When discussing libertarianism with others, never forget that we have one of the best tools at our disposal at almost all times. We have the biggest recruiter to libertarian philosophy, and that is government.
One of the best ways that we can utilize that tool is that we can talk about the difference between what is right and what is legal.
Those two are NOT one in the same. On the one hand, we can talk about the things that are right. We can talk about the things that we know to be true. We can talk about the things that are the result of the decisions that you and I make about what is right for us.
On the other, we have what is legal. Those decisions aren’t necessarily something we were a party to. Many times these things were decided before we were even born, and often, they were decided hundreds or thousands of miles away from the situation at hand by people we’ve not met and we’ll never meet.
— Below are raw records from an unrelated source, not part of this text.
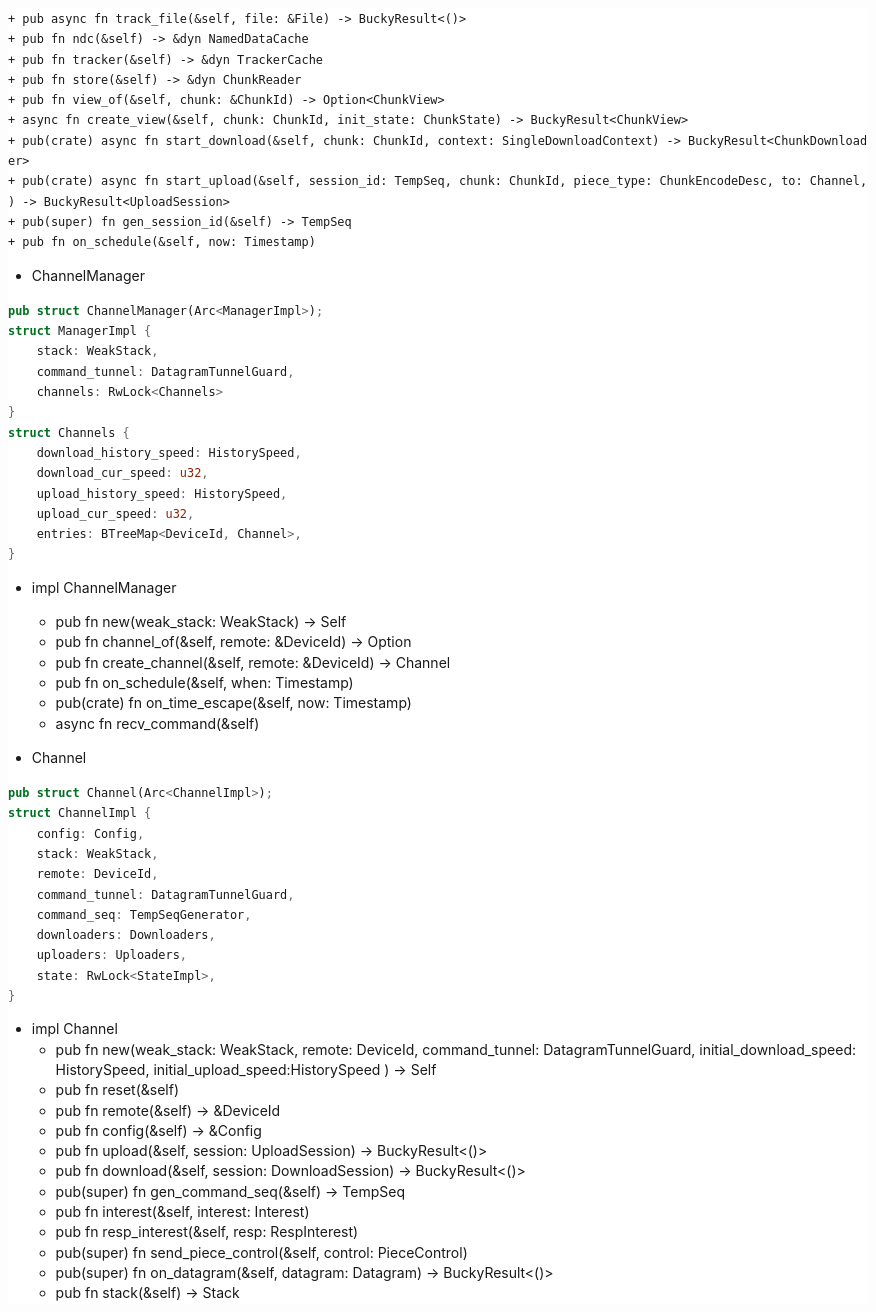     + pub async fn track_file(&self, file: &File) -> BuckyResult<()>
    + pub fn ndc(&self) -> &dyn NamedDataCache
    + pub fn tracker(&self) -> &dyn TrackerCache
    + pub fn store(&self) -> &dyn ChunkReader
    + pub fn view_of(&self, chunk: &ChunkId) -> Option<ChunkView>
    + async fn create_view(&self, chunk: ChunkId, init_state: ChunkState) -> BuckyResult<ChunkView> 
    + pub(crate) async fn start_download(&self, chunk: ChunkId, context: SingleDownloadContext) -> BuckyResult<ChunkDownloader> 
    + pub(crate) async fn start_upload(&self, session_id: TempSeq, chunk: ChunkId, piece_type: ChunkEncodeDesc, to: Channel, ) -> BuckyResult<UploadSession> 
    + pub(super) fn gen_session_id(&self) -> TempSeq
    + pub fn on_schedule(&self, now: Timestamp) 


+ ChannelManager
``` rust
pub struct ChannelManager(Arc<ManagerImpl>);
struct ManagerImpl {
    stack: WeakStack, 
    command_tunnel: DatagramTunnelGuard, 
    channels: RwLock<Channels>
}
struct Channels {
    download_history_speed: HistorySpeed, 
    download_cur_speed: u32, 
    upload_history_speed: HistorySpeed, 
    upload_cur_speed: u32, 
    entries: BTreeMap<DeviceId, Channel>, 
}
```
+ impl ChannelManager
    + pub fn new(weak_stack: WeakStack) -> Self
    + pub fn channel_of(&self, remote: &DeviceId) -> Option<Channel>
    + pub fn create_channel(&self, remote: &DeviceId) -> Channel
    + pub fn on_schedule(&self, when: Timestamp)
    + pub(crate) fn on_time_escape(&self, now: Timestamp)
    + async fn recv_command(&self) 

+ Channel
``` rust
pub struct Channel(Arc<ChannelImpl>);
struct ChannelImpl {
    config: Config, 
    stack: WeakStack, 
    remote: DeviceId, 
    command_tunnel: DatagramTunnelGuard, 
    command_seq: TempSeqGenerator,  
    downloaders: Downloaders, 
    uploaders: Uploaders, 
    state: RwLock<StateImpl>, 
}
```
+ impl Channel 
    + pub fn new(weak_stack: WeakStack, remote: DeviceId, command_tunnel: DatagramTunnelGuard, initial_download_speed: HistorySpeed, initial_upload_speed:HistorySpeed ) -> Self 
    + pub fn reset(&self)
    + pub fn remote(&self) -> &DeviceId
    + pub fn config(&self) -> &Config
    + pub fn upload(&self, session: UploadSession) -> BuckyResult<()>
    + pub fn download(&self, session: DownloadSession) -> BuckyResult<()>
    + pub(super) fn gen_command_seq(&self) -> TempSeq
    + pub fn interest(&self, interest: Interest)
    + pub fn resp_interest(&self, resp: RespInterest)
    + pub(super) fn send_piece_control(&self, control: PieceControl)
    + pub(super) fn on_datagram(&self, datagram: Datagram) -> BuckyResult<()>
    + pub fn stack(&self) -> Stack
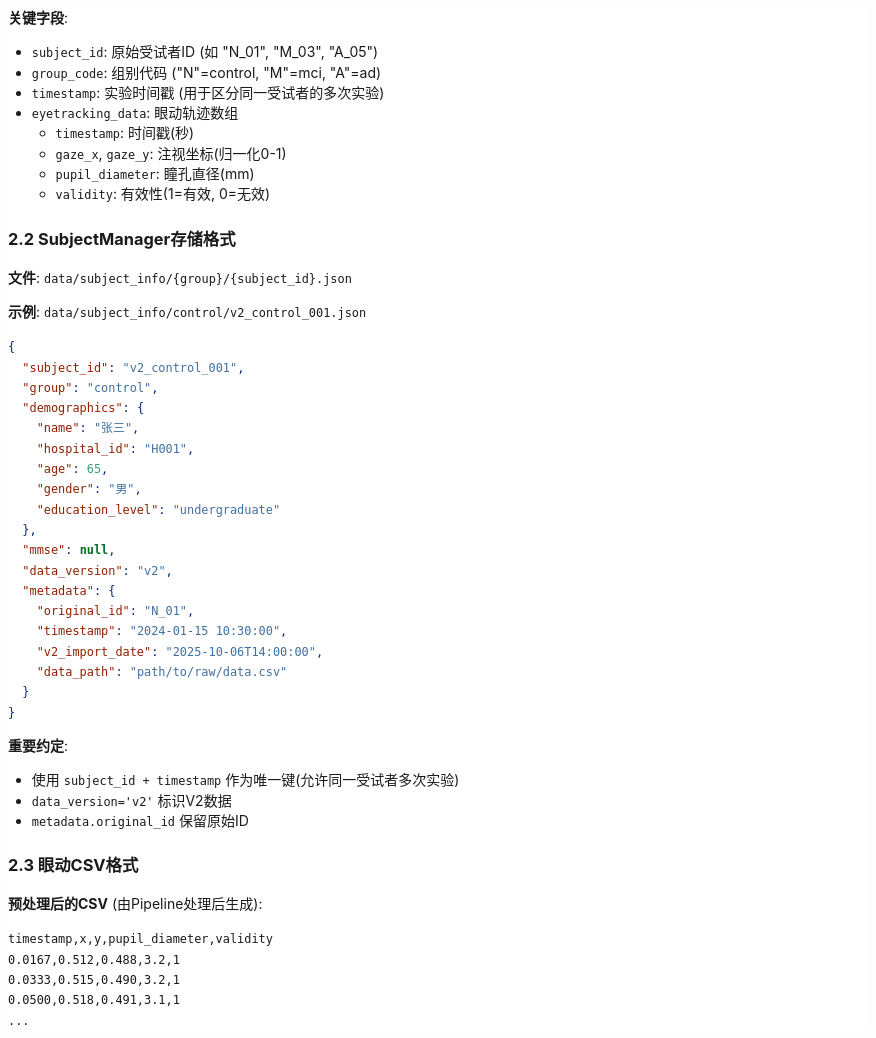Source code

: **关键字段**:
- `subject_id`: 原始受试者ID (如 "N_01", "M_03", "A_05")
- `group_code`: 组别代码 ("N"=control, "M"=mci, "A"=ad)
- `timestamp`: 实验时间戳 (用于区分同一受试者的多次实验)
- `eyetracking_data`: 眼动轨迹数组
  - `timestamp`: 时间戳(秒)
  - `gaze_x`, `gaze_y`: 注视坐标(归一化0-1)
  - `pupil_diameter`: 瞳孔直径(mm)
  - `validity`: 有效性(1=有效, 0=无效)

### 2.2 SubjectManager存储格式

**文件**: `data/subject_info/{group}/{subject_id}.json`

**示例**: `data/subject_info/control/v2_control_001.json`
```json
{
  "subject_id": "v2_control_001",
  "group": "control",
  "demographics": {
    "name": "张三",
    "hospital_id": "H001",
    "age": 65,
    "gender": "男",
    "education_level": "undergraduate"
  },
  "mmse": null,
  "data_version": "v2",
  "metadata": {
    "original_id": "N_01",
    "timestamp": "2024-01-15 10:30:00",
    "v2_import_date": "2025-10-06T14:00:00",
    "data_path": "path/to/raw/data.csv"
  }
}
```

**重要约定**:
- 使用 `subject_id + timestamp` 作为唯一键(允许同一受试者多次实验)
- `data_version='v2'` 标识V2数据
- `metadata.original_id` 保留原始ID

### 2.3 眼动CSV格式

**预处理后的CSV** (由Pipeline处理后生成):

```csv
timestamp,x,y,pupil_diameter,validity
0.0167,0.512,0.488,3.2,1
0.0333,0.515,0.490,3.2,1
0.0500,0.518,0.491,3.1,1
...
```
They know nothing about our situation.
Do you honestly believe that we would see people that were arrested for feeding the homeless without a permit if we were focused on what is right vs. what is legal?
Do you think we would see people fined for growing their own food, instead of having a lawn? Or for having chickens in their backyard for fresh eggs? Or want to be more self-sustaining?
Would we see children suffering because they aren’t able to get the medicine that their doctor would otherwise prescribe if it were legal?
We can utilize these examples and many more as we talk about the difference between those two things, because we can then drive the discussion to be about how when we let others make our decisions, we’re at their mercy. We aren’t deciding for ourselves what is right and what is wrong. We outsource that morality to somebody else.
When you outsource that decision-making, when we outsource that morality to someone else, you’re at the mercy of what they believe to be right, good, and true, and not what is the best outcome for you and for me.
When we’re talking about libertarianism, we can really take an opportunity by focusing on the difference between right and legal. Again, they’re not the same, and we don’t need to let people think that they are.